### Records provided
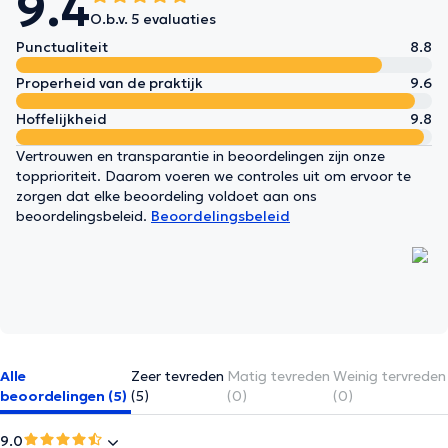
9.4
O.b.v. 5 evaluaties
Punctualiteit
8.8
Properheid van de praktijk
9.6
Hoffelijkheid
9.8
Vertrouwen en transparantie in beoordelingen zijn onze
topprioriteit. Daarom voeren we controles uit om ervoor te
zorgen dat elke beoordeling voldoet aan ons
beoordelingsbeleid.
Beoordelingsbeleid
Alle
Zeer tevreden
Matig tevreden
Weinig tervreden
beoordelingen (5)
(5)
(0)
(0)
9.0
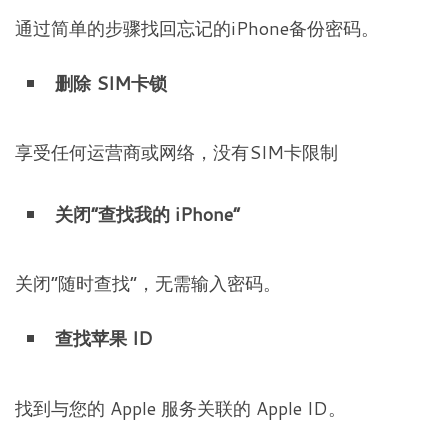
通过简单的步骤找回忘记的iPhone备份密码。
删除 SIM卡锁
享受任何运营商或网络，没有SIM卡限制
关闭“查找我的 iPhone”
关闭“随时查找”，无需输入密码。
查找苹果 ID
找到与您的 Apple 服务关联的 Apple ID。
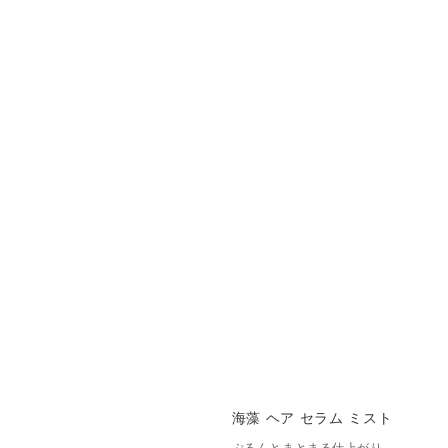
海藻 ヘア セラム ミスト
ぷるんとまとまる仕上がり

### Exercise requirements
Restrict the output to the lines from the one with "O.b.v. 5 evaluaties" through the last line of the material above. Print them exactly, leaving out every picture.

### Task output
O.b.v. 5 evaluaties
Punctualiteit
8.8
Properheid van de praktijk
9.6
Hoffelijkheid
9.8
Vertrouwen en transparantie in beoordelingen zijn onze
topprioriteit. Daarom voeren we controles uit om ervoor te
zorgen dat elke beoordeling voldoet aan ons
beoordelingsbeleid.
Beoordelingsbeleid
Alle
Zeer tevreden
Matig tevreden
Weinig tervreden
beoordelingen (5)
(5)
(0)
(0)
9.0
通过简单的步骤找回忘记的iPhone备份密码。
删除 SIM卡锁
享受任何运营商或网络，没有SIM卡限制
关闭“查找我的 iPhone”
关闭“随时查找”，无需输入密码。
查找苹果 ID
找到与您的 Apple 服务关联的 Apple ID。
海藻 ヘア セラム ミスト
ぷるんとまとまる仕上がり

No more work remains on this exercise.